>>>
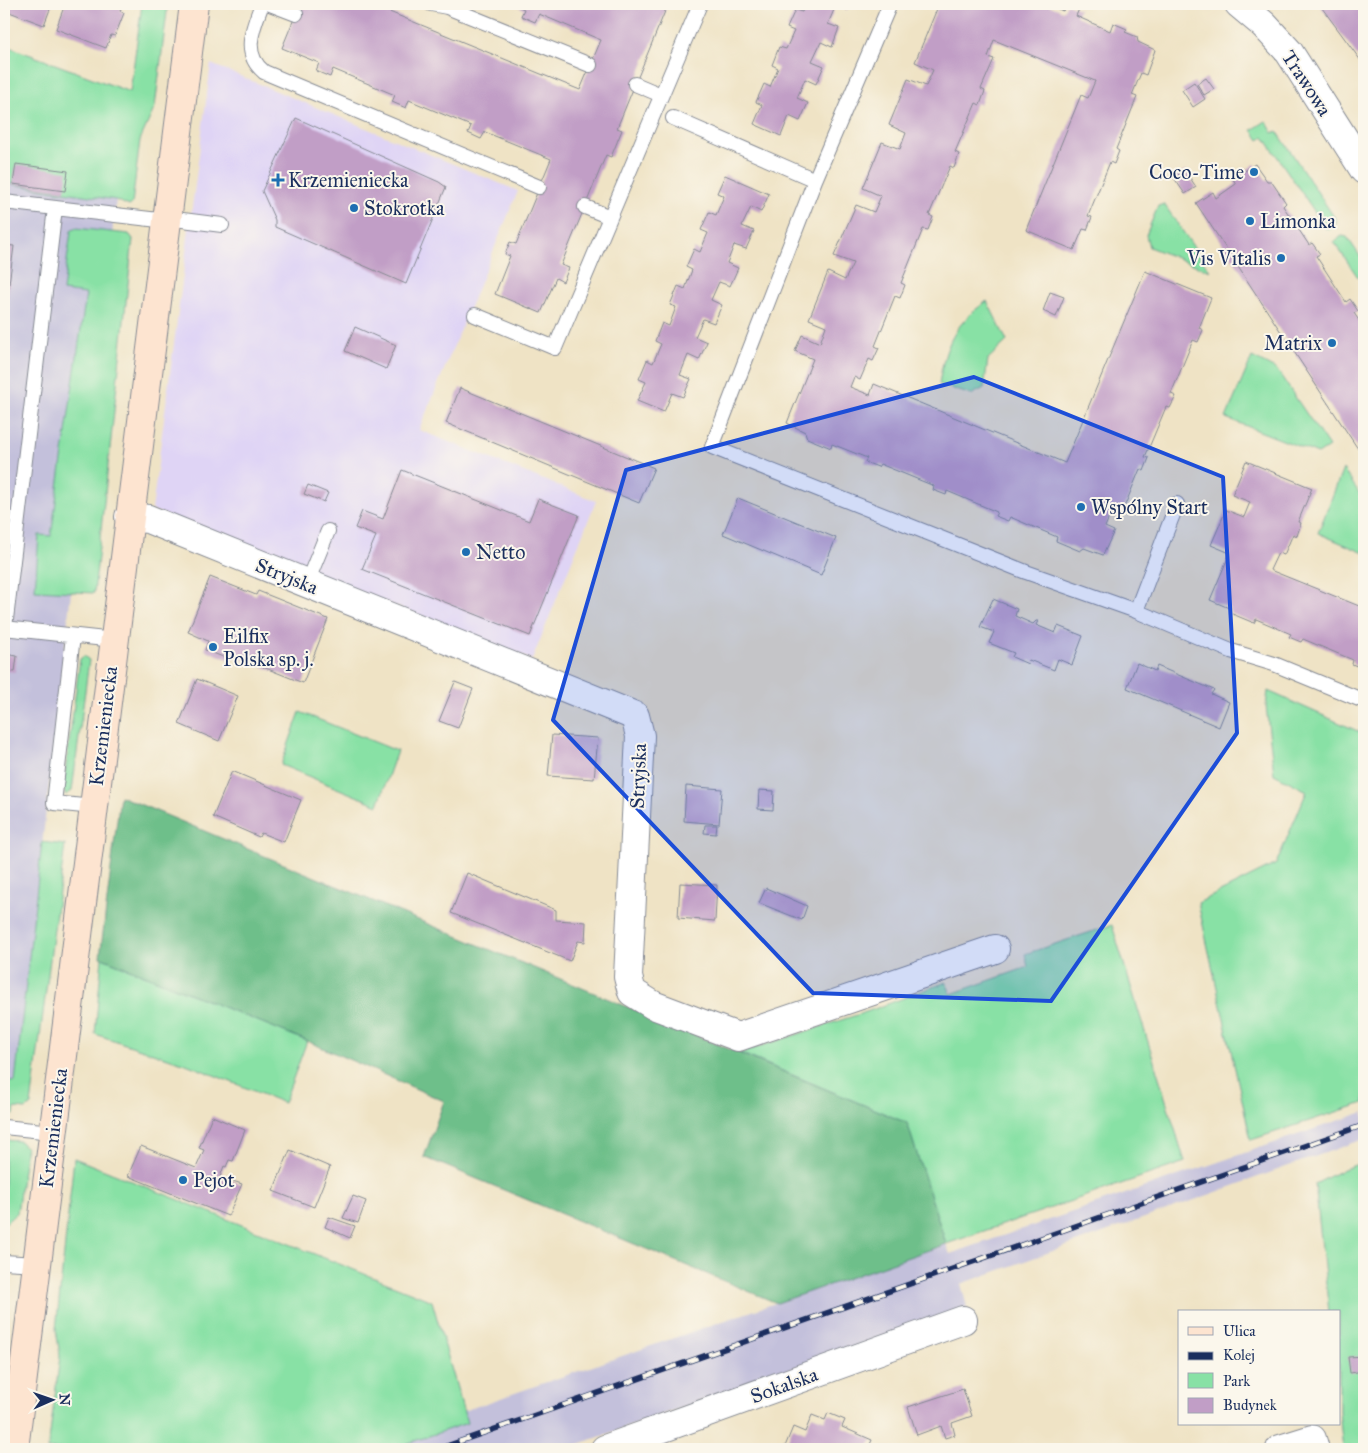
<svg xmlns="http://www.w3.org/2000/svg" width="1368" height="1453" viewBox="0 0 1368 1453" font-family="'IM FELL Great Primer',serif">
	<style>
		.built { fill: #dfd4f5 }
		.industrial { fill: #c3c0db }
		.green { fill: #88e1a5; stroke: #528882 }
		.forest { fill: #6ebf8a; stroke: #447774 }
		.building { fill: #c19ec6 }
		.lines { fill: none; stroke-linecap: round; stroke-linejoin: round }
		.lane-casing { stroke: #858992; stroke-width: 16 }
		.street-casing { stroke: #858992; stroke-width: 30 }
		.secondary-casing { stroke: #858992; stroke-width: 30 }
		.lane { stroke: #fff; stroke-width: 14 }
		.street { stroke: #fff; stroke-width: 28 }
		.secondary { stroke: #fde4d0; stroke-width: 28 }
		.rail-casing { stroke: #1b2f5e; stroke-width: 5.5 }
		.rail { stroke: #fbf7ec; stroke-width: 4; stroke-dasharray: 11; stroke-linecap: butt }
		.marked { fill: #1d4ed8; fill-opacity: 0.2; stroke: #1d4ed8; stroke-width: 4; stroke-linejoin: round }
		.poi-dot { fill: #1f6fb2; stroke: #fbf7ec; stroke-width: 2 }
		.labels { text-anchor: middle; stroke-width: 4; stroke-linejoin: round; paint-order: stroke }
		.street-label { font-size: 20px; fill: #1b2f5e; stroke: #fbf7ec }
		.poi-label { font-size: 20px; fill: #1b2f5e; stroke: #fbf7ec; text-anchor: start }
	</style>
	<rect width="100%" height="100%" fill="#fbf7ec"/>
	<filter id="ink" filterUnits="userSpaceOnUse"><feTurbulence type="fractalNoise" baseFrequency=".02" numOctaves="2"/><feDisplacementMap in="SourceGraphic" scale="10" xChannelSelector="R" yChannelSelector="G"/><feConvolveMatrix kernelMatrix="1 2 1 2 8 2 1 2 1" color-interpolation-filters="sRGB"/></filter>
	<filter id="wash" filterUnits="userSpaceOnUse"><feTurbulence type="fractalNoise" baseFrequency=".0096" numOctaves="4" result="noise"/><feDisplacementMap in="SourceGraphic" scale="20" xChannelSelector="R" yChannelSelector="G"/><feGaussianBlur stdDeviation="1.12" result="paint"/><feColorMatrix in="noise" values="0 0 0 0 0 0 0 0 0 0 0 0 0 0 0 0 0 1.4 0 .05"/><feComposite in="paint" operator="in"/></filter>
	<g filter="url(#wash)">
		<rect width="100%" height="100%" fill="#efe3c5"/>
		<path class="built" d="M211,64L518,191L419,430L596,501L532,660L152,510Z"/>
		<path class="industrial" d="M4,45L116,200L6,1159H4Z
			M1364,1112V1139L961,1284L967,1307L565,1449H353L946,1244L950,1254Z"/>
		<path class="green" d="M142,4H168L155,107L140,140L132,204L129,206L116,200L4,183V45L130,92Z
			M1266,121L1273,133L1277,131L1336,220L1335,225L1327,230L1264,137L1259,140L1252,130Z
			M1164,204L1210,271L1149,247L1146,235L1158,206Z
			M76,228L129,234L133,239L94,593L35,590L39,535L51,536L86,294L63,291L71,231Z
			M1342,236L1347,237L1364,262V286L1334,242Z
			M987,301L1007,341L988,359L984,388L971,395L939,384C945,345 954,324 987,301Z
			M1252,357L1277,370L1329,447L1318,454L1226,418Z
			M1343,469L1364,500V553L1318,533Z
			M84,656L89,660L72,791L66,795L63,789L80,659Z
			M1268,691L1360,732H1364V1103L1251,1140L1198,903L1276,864L1307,791L1274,774L1266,706Z
			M300,712L397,751L378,805L281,765Z
			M42,842L65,845L31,1105L26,1109L15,1108L14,1115L4,1113V1081L15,1082Z
			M1112,925L1185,1162L946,1244L907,1123L740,1053L869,1011L946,982L951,994L1028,967L1025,954Z
			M102,958L307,1041L284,1103L186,1064L95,1034Z
			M4,1140L20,1141L26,1148L17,1213L4,1224Z
			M74,1158L432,1301L467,1423L391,1449H48L60,1356L56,1329Z
			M1364,1162V1449H1343L1339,1412V1312H1329L1315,1184L1344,1169Z"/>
		<path class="forest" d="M120,796L907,1123L946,1244L777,1303L424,1157L444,1101L307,1041L100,957Z"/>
		<g id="blocks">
			<path class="building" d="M4,4H52L44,25L4,10Z
				M65,4H123L120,11L124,13L115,36L111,35L106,48L56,29Z
				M300,4H370L580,90L601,40L539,14L535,22L521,16L524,9L513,4H668L617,128L622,130L611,157L606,155L561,265L569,268L563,282L556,278L541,313L495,294L510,256L505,254L510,242L516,244L551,159L485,132L481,139L468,133L471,126L409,100L406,108L392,102L395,95L333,69L330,77L316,71L319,63L282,48Z
				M805,4H850L847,10L836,5L828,24L839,28L832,47L821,42L812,61L824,66L816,84L805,79L797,98L808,103L800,121L789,116L781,136L754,124L762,105L756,102L764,84L770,87L778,68L772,65L779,47L786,49L794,31L787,28L795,10L802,12Z
				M939,4H1046L1063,11L1067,4L1079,9L1076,16L1110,31L1113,23L1127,29L1125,32L1137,37L1138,42L1155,50L1146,75L1141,73L1132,95L1137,97L1116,149L1119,151L1114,164L1110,162L1088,216L1092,217L1087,230L1083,229L1074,250L1026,230L1081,95L1088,98L1095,81L994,40L988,57L994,59L981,89L985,91L980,105L976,103L955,152L959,154L954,168L950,166L929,215L933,217L928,230L923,229L901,283L905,285L900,298L895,296L875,346L879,348L873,361L869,359L860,380L854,377L850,387L870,395L874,384L1065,463L1145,271L1211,298L1199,328L1203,330L1198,342L1193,340L1171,394L1176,396L1170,408L1166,407L1145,457L1149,458L1144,471L1140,469L1123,510L1114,506L1105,527L1114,531L1103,555L1084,548L1080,551L1056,541L1057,537L1010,517L1008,521L995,516L997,512L947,491L946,495L933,490L934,486L880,464L878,467L865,462L867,458L832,444L831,448L807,438L805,432L787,423L813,359L795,351L802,335L820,343L826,326L809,319L828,272L845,280L853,263L834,256L856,205L874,212L881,196L863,188L882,142L900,149L906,133L889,125L908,79L926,86L933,70L915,62Z
				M1319,4H1364V65L1342,35Z
				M1206,78L1214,89L1204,95L1197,84Z
				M1194,82L1205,99L1193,107L1182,90Z
				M296,118L439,182L446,187L406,284L275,227V220L262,191Z
				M16,164L68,171L65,191L13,184Z
				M1255,164L1267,181H1271L1286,203L1283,206L1309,245L1312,243L1320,254L1316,256L1346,302L1350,299L1358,311L1354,313L1364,328V458L1196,203L1213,192L1216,198L1236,184L1233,179Z
				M1185,170L1196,187L1185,194L1174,178Z
				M725,175L769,194L761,212L751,207L742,226L754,231L746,249L734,245L727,263L738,268L730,286L719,282L711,300L722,305L714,323L703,319L695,337L707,342L699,360L688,355L680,375L691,379L683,397L672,393L664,412L637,401L646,382L639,379L647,360L653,363L661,344L655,341L662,323L669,326L676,307L670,305L678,286L685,289L692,270L686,267L694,249L700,252L708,233L701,230L709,212L716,215L724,196L717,193Z
				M4,245L14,246L5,315H4Z
				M1050,292L1064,297L1056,317L1043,311Z
				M355,327L396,345L386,369L345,351Z
				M460,388L654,468L639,503L446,423Z
				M1246,461L1312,488L1298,522L1301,523L1297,536L1293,534L1284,555L1278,553L1270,570L1364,608V669L1352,664L1353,660L1303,639L1301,642L1289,637L1291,634L1256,619L1254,623L1230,613L1229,608L1210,600L1230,553L1211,545L1226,510L1244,517L1250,502L1232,495Z
				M402,470L529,521L538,499L579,515L530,636L362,569L376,536L355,528L362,511L383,519Z
				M308,485L328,493L324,502L304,494Z
				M738,498L836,538L821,575L723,534Z
				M210,577L256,595L258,591L328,619L303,683L233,655L231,660L205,650L208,641L188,632Z
				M993,599L1017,609L1015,616L1033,624L1036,621H1038L1036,625L1055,633L1058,626L1083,636L1072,665L1058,659L1054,670L1029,660L1028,664L1012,657L1014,653L989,643L994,632L980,627Z
				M4,654L17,656L15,672L4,671Z
				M1137,663L1155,671L1157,666L1214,690L1211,694L1229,702L1219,727L1127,688Z
				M197,679L238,696L219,741L179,724Z
				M455,682L473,689L458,728L439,721Z
				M552,735L598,738L594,779L548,776Z
				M232,771L301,800L284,842L261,833L259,837L213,817Z
				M686,786L722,789L719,824L684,821Z
				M759,790L774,791L773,810L758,809Z
				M705,825H717L716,834L704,833Z
				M467,873L556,910V920L586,922L585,942L578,941L570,961L451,913Z
				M680,883L717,885L715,921L678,918Z
				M766,888L807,906L802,920L759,903Z
				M212,1116L245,1130L233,1161L229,1160L226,1167L224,1166L220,1177L242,1184L228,1216L128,1176L141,1146L196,1168L204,1150L199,1148Z
				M290,1150L330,1167L314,1207L273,1191Z
				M353,1196L366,1201L358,1223L343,1218Z
				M329,1217L355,1226L350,1238L325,1227Z
				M1364,1356V1371L1350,1373L1348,1357Z
				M963,1389L972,1416L952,1423L955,1435L945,1438L941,1426L917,1435L908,1407Z
				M828,1413L845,1420L842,1427L872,1440L868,1449H784L793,1427L805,1432L812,1415L825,1420Z"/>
		</g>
	</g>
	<g filter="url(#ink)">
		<use href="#blocks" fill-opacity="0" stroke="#858992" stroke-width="1"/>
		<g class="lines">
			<g class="lane-casing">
				<path id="lane" d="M262,4C253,28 241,53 264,72L539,187
					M270,4L296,14
					M431,4L447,7L590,65
					M890,4L815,180L712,447L1026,572L1136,611L1231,651L1274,664L1364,701
					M635,84L661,95
					M673,118L815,180
					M4,202L167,221
					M585,207L610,217
					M167,218L222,225
					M475,315L555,348L700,4
					M306,585L328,531
					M1136,611L1177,504
					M4,628L114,640
					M5,628L55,208
					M73,636L54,803L93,807
					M4,1127L52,1132
					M4,1262L36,1264"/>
			</g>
			<g class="street-casing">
				<path id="street" d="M1239,4L1264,25L1289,52L1364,170
					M129,517L148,519L635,716L640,736L628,977L632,992L653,1005L738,1037L995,949
					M605,1449L963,1320
					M1280,1449L1312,1439L1315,1449"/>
			</g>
			<g class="secondary-casing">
				<path id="secondary" d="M14,1449L194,4"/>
			</g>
			<use href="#lane" class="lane"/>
			<use href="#street" class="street"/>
			<use href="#secondary" class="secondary"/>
			<g class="rail-casing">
				<path id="rail" d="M438,1449L1364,1125"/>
			</g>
			<use href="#rail" class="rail"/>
		</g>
	</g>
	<path class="marked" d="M974,377L1223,477L1237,733L1051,1001L813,993L553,720L626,470Z"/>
	<g class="poi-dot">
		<circle cx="1254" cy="172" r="5"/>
		<path d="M275.5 172.5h5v5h5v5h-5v5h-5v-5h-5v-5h5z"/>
		<circle cx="354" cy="208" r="5"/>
		<circle cx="1250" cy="221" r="5"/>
		<circle cx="1281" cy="258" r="5"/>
		<circle cx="1332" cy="343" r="5"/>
		<circle cx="1081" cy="507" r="5"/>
		<circle cx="466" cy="552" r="5"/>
		<circle cx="213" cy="647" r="5"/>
		<circle cx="183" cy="1180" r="5"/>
	</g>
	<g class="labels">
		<g class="street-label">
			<text transform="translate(1307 83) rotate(57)" y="7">Trawowa</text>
			<text transform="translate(287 576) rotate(22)" y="7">Stryjska</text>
			<text transform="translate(103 726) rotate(-83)" y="7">Krzemieniecka</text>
			<text transform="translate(638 776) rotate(-88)" y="7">Stryjska</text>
			<text transform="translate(53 1128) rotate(-83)" y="7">Krzemieniecka</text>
			<text transform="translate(784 1385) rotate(-20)" y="7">Sokalska</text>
		</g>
		<g class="poi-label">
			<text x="1244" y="179" text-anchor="end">Coco-Time</text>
			<text x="288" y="187">Krzemieniecka</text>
			<text x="364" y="215">Stokrotka</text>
			<text x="1260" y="228">Limonka</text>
			<text x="1271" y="265" text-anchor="end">Vis Vitalis</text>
			<text x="1322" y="350" text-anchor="end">Matrix</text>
			<text x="1091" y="514">Wspólny Start</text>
			<text x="476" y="559">Netto</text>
			<text x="223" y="643">Eilfix<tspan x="223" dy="23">Polska sp. j.</tspan></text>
			<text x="193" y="1187">Pejot</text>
		</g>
	</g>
	<rect width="1368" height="1453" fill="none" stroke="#fbf7ec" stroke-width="20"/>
	<rect x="1178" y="1310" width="162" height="115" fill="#fbf7ec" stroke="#a1a7b3"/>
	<rect x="1188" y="1327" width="25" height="8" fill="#fde4d0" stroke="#a1a7b3"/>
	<text x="1223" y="1336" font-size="15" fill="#1b2f5e">Ulica</text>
	<rect x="1188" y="1352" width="25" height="8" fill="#1b2f5e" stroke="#a1a7b3"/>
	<text x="1223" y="1360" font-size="15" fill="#1b2f5e">Kolej</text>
	<rect x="1188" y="1373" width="25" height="15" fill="#88e1a5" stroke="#a1a7b3"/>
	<text x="1223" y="1386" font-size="15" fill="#1b2f5e">Park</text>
	<rect x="1188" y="1398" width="25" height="15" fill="#c19ec6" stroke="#a1a7b3"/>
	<text x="1223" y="1410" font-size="15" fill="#1b2f5e">Budynek</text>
	<g transform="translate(52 1400) rotate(88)" stroke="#fbf7ec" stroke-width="4" paint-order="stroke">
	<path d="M0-4L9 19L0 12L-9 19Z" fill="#1b2f5e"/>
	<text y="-8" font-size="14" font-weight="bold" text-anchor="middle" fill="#1b2f5e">N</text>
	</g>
</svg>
<<<
In the listing above, transcribe exactly everything from the line containing "M680,883L717,885L715,921L678,918Z" down to the line containing "M605,1449L963,1320", including both and nothing more.

• WRITTEN RESPONSE
				M680,883L717,885L715,921L678,918Z
				M766,888L807,906L802,920L759,903Z
				M212,1116L245,1130L233,1161L229,1160L226,1167L224,1166L220,1177L242,1184L228,1216L128,1176L141,1146L196,1168L204,1150L199,1148Z
				M290,1150L330,1167L314,1207L273,1191Z
				M353,1196L366,1201L358,1223L343,1218Z
				M329,1217L355,1226L350,1238L325,1227Z
				M1364,1356V1371L1350,1373L1348,1357Z
				M963,1389L972,1416L952,1423L955,1435L945,1438L941,1426L917,1435L908,1407Z
				M828,1413L845,1420L842,1427L872,1440L868,1449H784L793,1427L805,1432L812,1415L825,1420Z"/>
		</g>
	</g>
	<g filter="url(#ink)">
		<use href="#blocks" fill-opacity="0" stroke="#858992" stroke-width="1"/>
		<g class="lines">
			<g class="lane-casing">
				<path id="lane" d="M262,4C253,28 241,53 264,72L539,187
					M270,4L296,14
					M431,4L447,7L590,65
					M890,4L815,180L712,447L1026,572L1136,611L1231,651L1274,664L1364,701
					M635,84L661,95
					M673,118L815,180
					M4,202L167,221
					M585,207L610,217
					M167,218L222,225
					M475,315L555,348L700,4
					M306,585L328,531
					M1136,611L1177,504
					M4,628L114,640
					M5,628L55,208
					M73,636L54,803L93,807
					M4,1127L52,1132
					M4,1262L36,1264"/>
			</g>
			<g class="street-casing">
				<path id="street" d="M1239,4L1264,25L1289,52L1364,170
					M129,517L148,519L635,716L640,736L628,977L632,992L653,1005L738,1037L995,949
					M605,1449L963,1320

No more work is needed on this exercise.